Although she usually performs by herself, Adams said she felt a pull toward Lawlor’s offer to give a reading together.

“Peter has a zest for life that the young would envy, and his poetry is economical and pithy,” Adams said.

Her poems have been published in various publications, and she has had two children’s books published in England. Adams is particularly interested in crafting poems in honor of people and special occasions. She performs regularly with musicians.

Like all poets, both writers are fascinated by the work of other poets.

They will read some of their own poems with subjects as varied as the flamenco dancer, a barrista and the act of casting off.

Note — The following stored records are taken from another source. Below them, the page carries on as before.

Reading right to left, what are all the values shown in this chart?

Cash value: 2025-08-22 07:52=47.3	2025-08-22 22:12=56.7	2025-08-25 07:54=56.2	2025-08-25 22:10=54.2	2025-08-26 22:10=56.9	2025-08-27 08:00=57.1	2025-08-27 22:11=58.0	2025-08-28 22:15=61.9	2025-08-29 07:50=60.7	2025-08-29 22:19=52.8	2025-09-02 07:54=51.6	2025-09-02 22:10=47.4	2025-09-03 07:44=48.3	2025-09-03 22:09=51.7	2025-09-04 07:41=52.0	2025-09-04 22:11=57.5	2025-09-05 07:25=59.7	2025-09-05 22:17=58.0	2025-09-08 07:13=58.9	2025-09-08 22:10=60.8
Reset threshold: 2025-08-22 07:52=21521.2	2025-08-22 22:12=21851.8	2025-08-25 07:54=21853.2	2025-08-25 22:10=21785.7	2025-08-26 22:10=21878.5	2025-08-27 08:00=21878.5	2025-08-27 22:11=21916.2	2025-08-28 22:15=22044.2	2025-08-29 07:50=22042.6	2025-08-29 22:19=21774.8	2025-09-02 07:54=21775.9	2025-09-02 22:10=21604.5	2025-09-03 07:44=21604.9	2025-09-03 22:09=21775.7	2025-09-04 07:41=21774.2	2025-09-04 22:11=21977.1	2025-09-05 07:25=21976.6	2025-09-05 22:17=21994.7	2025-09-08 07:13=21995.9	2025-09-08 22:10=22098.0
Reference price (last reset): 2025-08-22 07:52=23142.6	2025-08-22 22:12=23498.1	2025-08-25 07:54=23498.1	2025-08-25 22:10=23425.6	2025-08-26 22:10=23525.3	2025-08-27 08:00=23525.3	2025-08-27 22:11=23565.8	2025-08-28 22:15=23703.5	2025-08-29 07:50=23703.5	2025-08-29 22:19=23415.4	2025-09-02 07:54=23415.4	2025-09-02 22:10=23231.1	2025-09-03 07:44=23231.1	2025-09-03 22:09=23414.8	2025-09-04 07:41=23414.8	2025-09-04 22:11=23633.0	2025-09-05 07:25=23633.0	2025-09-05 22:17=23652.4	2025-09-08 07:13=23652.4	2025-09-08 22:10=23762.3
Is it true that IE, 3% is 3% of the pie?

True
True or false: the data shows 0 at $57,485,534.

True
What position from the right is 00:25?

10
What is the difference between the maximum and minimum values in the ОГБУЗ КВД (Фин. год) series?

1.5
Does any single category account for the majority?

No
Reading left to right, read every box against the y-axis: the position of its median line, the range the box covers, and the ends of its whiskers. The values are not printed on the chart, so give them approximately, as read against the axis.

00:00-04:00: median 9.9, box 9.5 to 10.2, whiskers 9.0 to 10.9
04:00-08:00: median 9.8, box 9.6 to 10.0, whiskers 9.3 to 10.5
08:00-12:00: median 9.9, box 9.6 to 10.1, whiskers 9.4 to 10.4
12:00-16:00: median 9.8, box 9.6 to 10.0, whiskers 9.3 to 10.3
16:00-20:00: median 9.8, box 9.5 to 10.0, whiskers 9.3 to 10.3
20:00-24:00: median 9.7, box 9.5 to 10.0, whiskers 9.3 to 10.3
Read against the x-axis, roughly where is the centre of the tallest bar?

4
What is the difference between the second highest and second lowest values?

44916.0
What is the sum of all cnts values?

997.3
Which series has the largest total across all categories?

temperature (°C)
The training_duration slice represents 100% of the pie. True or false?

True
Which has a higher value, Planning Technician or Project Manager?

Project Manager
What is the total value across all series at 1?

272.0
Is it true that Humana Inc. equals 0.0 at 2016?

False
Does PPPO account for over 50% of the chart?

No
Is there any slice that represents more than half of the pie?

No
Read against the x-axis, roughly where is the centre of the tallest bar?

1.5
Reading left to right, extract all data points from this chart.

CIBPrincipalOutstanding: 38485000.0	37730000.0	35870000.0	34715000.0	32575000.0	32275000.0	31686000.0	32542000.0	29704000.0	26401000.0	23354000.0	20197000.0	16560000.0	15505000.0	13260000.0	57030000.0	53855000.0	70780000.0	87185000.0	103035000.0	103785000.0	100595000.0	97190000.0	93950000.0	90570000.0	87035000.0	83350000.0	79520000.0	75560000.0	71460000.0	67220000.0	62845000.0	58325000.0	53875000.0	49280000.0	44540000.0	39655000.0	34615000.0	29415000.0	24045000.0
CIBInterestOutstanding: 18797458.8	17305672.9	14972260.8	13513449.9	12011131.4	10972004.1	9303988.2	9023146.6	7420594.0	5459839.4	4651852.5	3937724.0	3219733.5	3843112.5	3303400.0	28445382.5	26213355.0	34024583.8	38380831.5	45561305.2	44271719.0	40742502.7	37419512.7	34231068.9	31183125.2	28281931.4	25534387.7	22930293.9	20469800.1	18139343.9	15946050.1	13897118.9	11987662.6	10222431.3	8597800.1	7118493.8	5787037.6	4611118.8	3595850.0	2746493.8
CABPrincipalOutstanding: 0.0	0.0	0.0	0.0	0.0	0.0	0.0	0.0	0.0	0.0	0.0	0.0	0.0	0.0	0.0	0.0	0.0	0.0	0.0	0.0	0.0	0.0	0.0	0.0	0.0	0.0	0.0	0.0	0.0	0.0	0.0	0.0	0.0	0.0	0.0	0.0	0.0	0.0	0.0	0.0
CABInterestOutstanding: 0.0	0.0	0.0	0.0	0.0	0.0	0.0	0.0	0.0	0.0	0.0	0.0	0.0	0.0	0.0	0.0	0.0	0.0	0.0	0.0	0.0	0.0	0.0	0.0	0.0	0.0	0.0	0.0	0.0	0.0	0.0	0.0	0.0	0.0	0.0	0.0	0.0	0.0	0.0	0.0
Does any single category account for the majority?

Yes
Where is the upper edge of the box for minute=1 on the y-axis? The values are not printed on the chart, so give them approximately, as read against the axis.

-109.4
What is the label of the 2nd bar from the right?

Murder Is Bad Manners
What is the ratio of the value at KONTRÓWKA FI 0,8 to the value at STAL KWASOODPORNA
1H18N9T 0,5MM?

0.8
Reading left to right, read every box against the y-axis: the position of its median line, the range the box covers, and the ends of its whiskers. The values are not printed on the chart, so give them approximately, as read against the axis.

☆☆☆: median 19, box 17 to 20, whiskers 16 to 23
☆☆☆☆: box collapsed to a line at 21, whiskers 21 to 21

They will also read works by Felix Denis, Pablo Neruda and Antonio Machado, some of which Adams’ fluent daughter will recite in Spanish.

“Neruda fascinates me because he is of Chile, of the sea, and a proclaimed lover,” Lawlor said. “I am taking a ship in February to Valparaiso (Chile) to know more about him. The imagery in his poems is wild, sensuous and unexpected.”

Of poetry, Adams wrote: “A poem is as unique as the lines on your hand, or what it takes for each of us to reach home. And so it is that we live our own odyssey; graceful, awkward, refined, robust, dramatic, reflective and so on, as the river flows through landscapes, sunlight and storms.”

Adams focuses on the modern over-consumptive, underachieving, find-yourself-wasting-time-in-line-for-coffee world in her poem “The Barrista.” In this excerpt she weighs the skewed ambitions of a young woman against the frighteningly real backdrop of the ever-excessive coffee bar:

Behind the tip jar, the “go far”

girl has the plum shift. She’s adrift.

Top job daddy’s sad, daughter’s glad

to land the steam clad coffee-mad

barrista trad.

Coming up…. one grande, double

chocolate,

extra sweet for bambino; one

tall, full fat, Irish cream, dry top

cappuccino;

one single tall, sugar free, decaf, nonfat, vanilla why bother.

In his poem “Casting Off,” the seafaring Lawlor pays homage to a coming of age at sea. In an excerpt he writes:

All you need

Is madness in the soul —

Acceptance of frailty in body —

And indignation at the

Awfulness of the sea.

Lawlor’s father, an author, told him to write at least one line that would endure.

“I am proud of perhaps that one line — indignation at the awfulness of the sea,” Lawlor said.

“It expresses my love of the sea with full truth.”

Cash and food donations for the Good Cheer Food Bank will be welcome.